EXCERPT FROM: Mail Tribune
By Damian Mann
State budget cuts in day-care assistance mean families who recently received public aid from a federal program will continue to qualify for the help, while working families who have not will no longer be eligible. For some, that will mean they'll have to quit their jobs to stay home with the kids.
"It's a hardship," said Gene Evans, spokesman for the Oregon Department of Health Services. "We've heard parents say, 'If I lose this day-care subsidy, I can't afford to work.' "
The families who have received aid through the Temporary Assistance for Needy Families program in the past 24 months still would qualify for the day-care subsidy if they are now working.
Other low-income parents who have been working but haven't received the federal subsidy in more than 24 months would lose their day-care benefits.
DHS has proposed reducing by half a day-care program that serves 11,293 families. The agency would save $17 million in the process as state officials shoot for a 9 percent budget cut.
In Jackson County, the day-care subsidy provides assistance to 725 families, including 1,271 children. In Josephine County, 118 families with 331 children get the benefit.

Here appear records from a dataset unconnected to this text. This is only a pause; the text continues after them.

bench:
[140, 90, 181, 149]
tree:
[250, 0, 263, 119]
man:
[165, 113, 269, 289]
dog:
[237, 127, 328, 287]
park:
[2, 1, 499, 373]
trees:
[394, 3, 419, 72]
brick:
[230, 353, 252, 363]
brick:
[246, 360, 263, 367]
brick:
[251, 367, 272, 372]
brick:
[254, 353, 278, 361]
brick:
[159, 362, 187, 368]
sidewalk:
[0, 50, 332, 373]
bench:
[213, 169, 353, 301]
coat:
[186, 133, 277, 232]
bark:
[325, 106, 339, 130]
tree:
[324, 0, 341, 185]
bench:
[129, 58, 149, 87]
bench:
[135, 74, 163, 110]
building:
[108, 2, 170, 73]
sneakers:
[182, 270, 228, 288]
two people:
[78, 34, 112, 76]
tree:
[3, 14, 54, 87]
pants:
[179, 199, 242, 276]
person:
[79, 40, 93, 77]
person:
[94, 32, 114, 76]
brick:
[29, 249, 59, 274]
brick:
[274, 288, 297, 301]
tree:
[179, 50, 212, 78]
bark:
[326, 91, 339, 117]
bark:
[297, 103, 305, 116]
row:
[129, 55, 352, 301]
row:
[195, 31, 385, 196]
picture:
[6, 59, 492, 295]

The state already has received calls and reports from working mothers who have said they would have to quit their low-paying jobs because they can't afford day care without the subsidy. That, in turn, would push them to seek help from government assistance programs.
The day-care subsidy ranges from $25 a month to several hundred dollars with an average benefit of $527.84 a month.
Beginning in October, only those families who have been involved in the Temporary Assistance for Needy Families program will be eligible for the benefits.
Angela Reynoso, owner of Genevieve's Childcare and Development Center in Medford, said a mother with four children told her Wednesday she would have to quit her job because she couldn't afford day care.
Reynoso, who takes care of 15 children at her facility, estimated she will lose about half her clients after the state makes its cutbacks.
"It puts me in a weird position because the kids are like family," she said.
Reynoso said she would have to make cuts in her own business, but doesn't think she will have close shop as some other child-care facilities in Jackson County have suggested.
State Rep. Dennis Richardson, R-Central Point, said the cutbacks are the result of too few constraints on spending by the state.
"This is just the first of many examples where we're going to see the benefits that are provided can no longer be afforded," he said.
Richardson, who sits on the House Ways and Means Health and Human Services Committee, said he's been warning for years that the state has been extending benefits without consideration for downturns in the economy.
"The inevitable day of reckoning is here," he said.
During hearings in the last legislative session, Richardson said, one mother testified that she received $1,800 a month at her job, but it cost $3,000 a month for childcare.
"I couldn't believe it when she said she needed the subsidy so she could be self-sufficient," he said.
Richardson said he didn't know all the details of the woman's situation or why it cost her so much for child care.